Et le chant du cheval [les lycopodes]
mardi 29 novembre 2022, par
[1]
Comment nous devons vivre ?
C’est un gâchis énorme.
Le mot Partition évoque la musique.
Le mot dit plus que lui-même.
Au début il y a eu un choc.
Au début il y a eu une calebasse.
Et le chant du cheval.
Ensuite
il y a eu beaucoup de silences.
Et nous avons eu la révélation d’un monde.
Je me souviens très bien que je ne savais rien,
et j’ai dit Je ne sais rien, avançons.
Il n’y a pas de dates.
Il fallait recueillir les mots
sur les bouches qui allaient s’éteindre.
Nous sommes allés chercher
lointainement
le plus lointainement possible
tous ces chants
magiques et formels.
C’est politique,
la marche
pour récupérer la terre.
Le chiffre quatre est fatidique.
C’est le rythme de tous les chants magiques.
Quatre points cardinaux.
Quatre couleurs fondamentales.
On ne dit pas que ce sont des poèmes.
On dit que ce sont des médecines.
On se met en route.
On apprend son visage.
On apprend à se souvenir.
On apprend les larmes.
Toutes ces choses, je pleure quand je les dis.
Je suis en charge d’expliquer les noms des miens.
J’écris des poèmes sur chaque nom de mon village.
Une femme s’appelle Silencieuse-jusqu’au-dégel.
Grâce aux os, on peut faire des vœux.
Une nuit, j’ai fait le vœu que les choses changent.
Il fait sombre là en bas.
Il faut apprendre la langue.
Il faut apprendre la cérémonie
qui dure neuf jours et neuf nuits.
On peut écrire neuf jours et neuf nuits,
ou bien on ne peut pas.
On découvre un mystère.
Je ne demande surtout pas
à l’élucider.
Je demande à être enchantée.
Je le réclame.
La poésie est une médecine.
La nuit des chants
guérit de la surdité
et de la paralysie,
et c’est parce que c’est
un mystère
que nous l’aimons.
(Lycopode 9) [2]
.
(site sous licence Creative Commons BY-NC-SA)
[2] Dans les Notes de chevet de Shei Shônagon on peut lire "Sujets de poésie : [...] la bardane d’eau.
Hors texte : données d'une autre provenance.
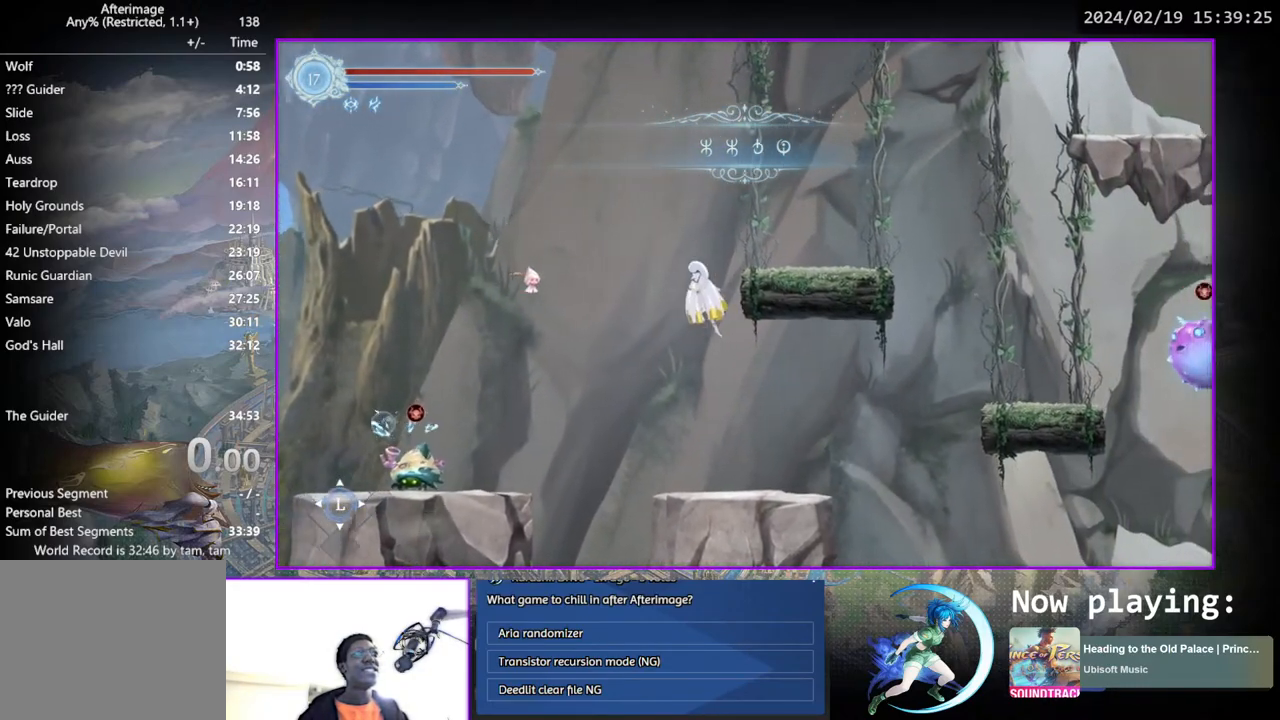
{"buttons": ["DPAD_DOWN", "DPAD_RIGHT"], "left_stick": "center", "right_stick": "center", "events": [[317, "CROSS", "up"], [317, "DPAD_DOWN", "down"], [417, "CROSS", "down"], [500, "CROSS", "up"]]}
Le poulain. La grêle. Le bambou nain. La violette à feuilles rondes. Le lycopode [...]". Le lycopode est une plante vivace toujours verte dont les racines se divisent en formant un Y, ce qui est un choix, comme celui que je fais de garder, ou déplacer, ou retailler, recoudre, reprendre la phrase entendue ici ou là pour en faire un poème lycopode.